Copy exactly the lines of the records below, and only those lines, beginning with the line that contains "Ostelife Premium Plus" and ending with the line that contains "Ihnen angegebene Adresse".

═══ Data listing ═══

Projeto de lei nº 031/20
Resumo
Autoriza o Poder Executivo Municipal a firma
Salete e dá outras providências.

═══
═══ Data listing ═══

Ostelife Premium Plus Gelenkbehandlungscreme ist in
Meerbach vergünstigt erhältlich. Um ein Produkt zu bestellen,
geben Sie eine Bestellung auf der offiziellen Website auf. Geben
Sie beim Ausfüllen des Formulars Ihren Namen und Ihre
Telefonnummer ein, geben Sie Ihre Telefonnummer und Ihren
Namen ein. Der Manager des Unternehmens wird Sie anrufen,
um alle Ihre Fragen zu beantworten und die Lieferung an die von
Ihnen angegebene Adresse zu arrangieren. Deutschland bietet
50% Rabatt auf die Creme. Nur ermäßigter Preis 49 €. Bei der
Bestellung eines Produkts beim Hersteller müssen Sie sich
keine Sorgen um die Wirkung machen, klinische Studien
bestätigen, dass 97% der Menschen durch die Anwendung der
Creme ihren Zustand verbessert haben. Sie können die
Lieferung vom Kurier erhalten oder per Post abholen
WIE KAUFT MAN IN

═══

Answer space ::
Ostelife Premium Plus Gelenkbehandlungscreme ist in
Meerbach vergünstigt erhältlich. Um ein Produkt zu bestellen,
geben Sie eine Bestellung auf der offiziellen Website auf. Geben
Sie beim Ausfüllen des Formulars Ihren Namen und Ihre
Telefonnummer ein, geben Sie Ihre Telefonnummer und Ihren
Namen ein. Der Manager des Unternehmens wird Sie anrufen,
um alle Ihre Fragen zu beantworten und die Lieferung an die von
Ihnen angegebene Adresse zu arrangieren. Deutschland bietet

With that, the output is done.